What to do
**A)** From the guest-artist series announcement, return the words from "Performances will be" to "and faculty ensembles.", copied without alteration.
**B)** According to the guest-artist series announcement, what do tickets to in-person events cost?
**C)** State whether each statement agrees with the guest-artist series announcement, answering yes or no and quoting the deciding words. (i) Saxton Rose became dean of the School of Music in June. (ii) UNCSA faculty and staff each receive one complimentary ticket. (iii) Watson Hall will operate at reduced capacity.

Supplied passage
━━━━━━━━━━━━━━━━
The School of Music presents a guest-artist series for fall 2021 that offers an array of prestigious ensembles and acclaimed soloists whose work ranges from time-honored classics to underrepresented artists throughout history to today’s cutting-edge composers and performers. Guest-artists include Louise Toppin, Sphinx Virtuosi, Verona Quartet and more.
Performances will be held both in person at state-of-the-art Watson Hall and livestreamed for free as part of the new “Live from Watson Hall” series. The guest-artist series complements the previously announced performances by UNCSA student and faculty ensembles.
More information, including tickets and free livestream registration, is available online or by calling the box office at 336-721-1945. Tickets to in-person events are $18 regular and $15 students with valid ID. UNCSA students receive one complimentary ticket; faculty and staff receive two. Watson Hall will be open at full capacity, and audience members and performers (as practicable) are required to wear masks.
“Our guest-artist series truly offers something for every music lover,” said Saxton Rose, who was named dean of the School of Music in June after a year as interim dean. “It includes a coloratura soprano performing spirituals of the African Diaspora; an award-winning string quartet; and a dynamic professional chamber orchestra composed of some of the nation’s top Black and Latinx classical soloists. “Our new ‘Live from Watson Hall’ series will bring their amazing work to audiences near and far who cannot be with us in person.”
━━━━━━━━━━━━━━━━
Record extracts
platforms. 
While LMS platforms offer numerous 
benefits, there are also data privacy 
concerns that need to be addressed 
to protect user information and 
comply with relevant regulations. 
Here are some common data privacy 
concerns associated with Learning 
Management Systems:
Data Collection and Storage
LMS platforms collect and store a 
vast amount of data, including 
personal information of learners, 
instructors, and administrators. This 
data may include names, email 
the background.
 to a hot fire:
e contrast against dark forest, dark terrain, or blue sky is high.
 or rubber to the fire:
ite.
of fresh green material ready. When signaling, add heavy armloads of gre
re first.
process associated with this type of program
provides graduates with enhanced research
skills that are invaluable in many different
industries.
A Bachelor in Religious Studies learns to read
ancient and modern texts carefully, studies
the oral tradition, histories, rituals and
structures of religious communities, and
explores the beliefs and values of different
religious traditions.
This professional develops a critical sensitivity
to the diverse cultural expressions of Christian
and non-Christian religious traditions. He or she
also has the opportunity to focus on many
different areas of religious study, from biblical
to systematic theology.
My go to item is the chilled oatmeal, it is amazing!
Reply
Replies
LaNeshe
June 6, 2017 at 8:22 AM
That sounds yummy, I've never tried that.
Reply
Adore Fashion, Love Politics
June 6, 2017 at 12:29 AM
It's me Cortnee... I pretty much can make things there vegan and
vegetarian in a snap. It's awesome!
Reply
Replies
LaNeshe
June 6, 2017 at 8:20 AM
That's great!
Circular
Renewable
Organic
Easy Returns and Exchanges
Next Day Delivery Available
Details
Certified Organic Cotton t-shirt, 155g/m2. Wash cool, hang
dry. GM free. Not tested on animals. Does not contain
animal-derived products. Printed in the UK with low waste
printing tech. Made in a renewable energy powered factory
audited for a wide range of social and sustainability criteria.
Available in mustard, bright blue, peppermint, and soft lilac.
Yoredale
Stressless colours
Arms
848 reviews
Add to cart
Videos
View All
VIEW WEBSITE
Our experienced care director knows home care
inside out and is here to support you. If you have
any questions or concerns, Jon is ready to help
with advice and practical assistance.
━━━━━━━━━━━━━━━━
Task-by-task outputs
**A)**
Performances will be held both in person at state-of-the-art Watson Hall and livestreamed for free as part of the new “Live from Watson Hall” series. The guest-artist series complements the previously announced performances by UNCSA student and faculty ensembles.

**B)** $18 regular and $15 for students with valid ID.

**C)**
(i) Yes: "who was named dean of the School of Music in June after a year as interim dean"
(ii) No: "UNCSA students receive one complimentary ticket; faculty and staff receive two."
(iii) No: "Watson Hall will be open at full capacity"